Include in the output exactly the lines from the opening of the data through the line containing "ANKAUF HIFI & HIGH GERÄTE: +491794761922", and nothing more.

· · · · · · ·

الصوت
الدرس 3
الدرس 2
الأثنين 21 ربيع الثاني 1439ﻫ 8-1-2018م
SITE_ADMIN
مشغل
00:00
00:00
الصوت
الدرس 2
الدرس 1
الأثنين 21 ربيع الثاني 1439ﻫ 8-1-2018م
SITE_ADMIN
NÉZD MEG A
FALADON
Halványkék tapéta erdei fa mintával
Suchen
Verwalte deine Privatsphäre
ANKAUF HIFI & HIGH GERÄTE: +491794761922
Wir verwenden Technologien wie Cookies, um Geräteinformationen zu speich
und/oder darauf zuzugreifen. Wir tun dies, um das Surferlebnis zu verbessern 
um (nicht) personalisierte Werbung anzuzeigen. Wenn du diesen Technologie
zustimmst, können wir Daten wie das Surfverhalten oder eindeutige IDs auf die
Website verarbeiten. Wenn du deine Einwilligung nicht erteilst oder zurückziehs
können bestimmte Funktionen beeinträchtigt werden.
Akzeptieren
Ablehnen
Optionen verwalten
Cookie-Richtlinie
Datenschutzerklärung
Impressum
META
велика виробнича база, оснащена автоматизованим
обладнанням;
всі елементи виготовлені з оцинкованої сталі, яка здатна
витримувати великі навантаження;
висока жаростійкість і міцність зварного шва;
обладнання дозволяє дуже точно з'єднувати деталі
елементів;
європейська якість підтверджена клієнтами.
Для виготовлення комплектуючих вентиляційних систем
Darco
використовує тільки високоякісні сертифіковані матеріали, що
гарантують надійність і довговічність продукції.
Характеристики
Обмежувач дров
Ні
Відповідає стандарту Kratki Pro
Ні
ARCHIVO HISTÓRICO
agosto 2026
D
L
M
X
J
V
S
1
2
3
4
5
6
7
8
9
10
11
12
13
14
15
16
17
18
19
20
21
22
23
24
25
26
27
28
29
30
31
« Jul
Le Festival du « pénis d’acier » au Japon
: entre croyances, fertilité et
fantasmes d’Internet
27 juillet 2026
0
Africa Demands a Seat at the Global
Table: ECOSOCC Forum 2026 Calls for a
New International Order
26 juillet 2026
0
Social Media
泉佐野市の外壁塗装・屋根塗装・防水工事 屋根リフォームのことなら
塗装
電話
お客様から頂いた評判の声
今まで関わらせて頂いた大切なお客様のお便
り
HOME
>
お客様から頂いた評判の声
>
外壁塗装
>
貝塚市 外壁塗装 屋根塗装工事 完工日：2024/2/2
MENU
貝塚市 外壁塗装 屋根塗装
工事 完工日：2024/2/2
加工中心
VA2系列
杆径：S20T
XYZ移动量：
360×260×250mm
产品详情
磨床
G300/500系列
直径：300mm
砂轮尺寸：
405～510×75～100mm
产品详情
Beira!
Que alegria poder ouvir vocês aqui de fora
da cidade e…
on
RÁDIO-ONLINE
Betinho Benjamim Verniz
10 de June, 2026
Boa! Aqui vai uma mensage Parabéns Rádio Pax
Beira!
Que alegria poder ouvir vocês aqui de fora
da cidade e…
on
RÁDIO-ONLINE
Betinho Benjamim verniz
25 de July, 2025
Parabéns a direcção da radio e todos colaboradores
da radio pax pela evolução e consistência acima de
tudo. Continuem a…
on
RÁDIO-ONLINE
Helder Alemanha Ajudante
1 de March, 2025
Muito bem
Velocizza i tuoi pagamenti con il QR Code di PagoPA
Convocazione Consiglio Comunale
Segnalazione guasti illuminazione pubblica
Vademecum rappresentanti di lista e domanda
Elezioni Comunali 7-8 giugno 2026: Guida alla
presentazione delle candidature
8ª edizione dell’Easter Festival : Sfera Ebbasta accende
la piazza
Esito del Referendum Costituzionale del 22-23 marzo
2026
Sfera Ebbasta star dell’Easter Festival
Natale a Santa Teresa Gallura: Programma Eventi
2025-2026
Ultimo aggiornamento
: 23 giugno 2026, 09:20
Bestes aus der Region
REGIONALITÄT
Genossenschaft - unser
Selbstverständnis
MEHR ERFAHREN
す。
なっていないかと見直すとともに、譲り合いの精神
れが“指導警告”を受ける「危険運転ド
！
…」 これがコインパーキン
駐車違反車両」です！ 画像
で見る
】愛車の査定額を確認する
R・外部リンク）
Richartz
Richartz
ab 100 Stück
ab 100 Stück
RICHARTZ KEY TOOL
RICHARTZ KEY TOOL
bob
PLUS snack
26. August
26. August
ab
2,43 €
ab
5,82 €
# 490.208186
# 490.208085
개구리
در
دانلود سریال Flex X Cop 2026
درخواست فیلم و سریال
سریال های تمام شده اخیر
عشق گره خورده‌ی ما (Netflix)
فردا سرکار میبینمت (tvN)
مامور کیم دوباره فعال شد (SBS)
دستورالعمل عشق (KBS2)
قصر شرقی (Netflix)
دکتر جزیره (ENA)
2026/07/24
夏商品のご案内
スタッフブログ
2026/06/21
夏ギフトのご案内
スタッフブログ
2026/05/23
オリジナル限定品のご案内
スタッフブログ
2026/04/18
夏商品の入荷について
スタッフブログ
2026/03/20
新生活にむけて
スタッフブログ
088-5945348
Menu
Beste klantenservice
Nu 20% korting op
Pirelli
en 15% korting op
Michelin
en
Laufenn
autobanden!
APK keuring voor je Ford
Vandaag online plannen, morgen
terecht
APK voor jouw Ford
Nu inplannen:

· · · · · · ·

▶ Answer to this exercise:
الصوت
الدرس 3
الدرس 2
الأثنين 21 ربيع الثاني 1439ﻫ 8-1-2018م
SITE_ADMIN
مشغل
00:00
00:00
الصوت
الدرس 2
الدرس 1
الأثنين 21 ربيع الثاني 1439ﻫ 8-1-2018م
SITE_ADMIN
NÉZD MEG A
FALADON
Halványkék tapéta erdei fa mintával
Suchen
Verwalte deine Privatsphäre
ANKAUF HIFI & HIGH GERÄTE: +491794761922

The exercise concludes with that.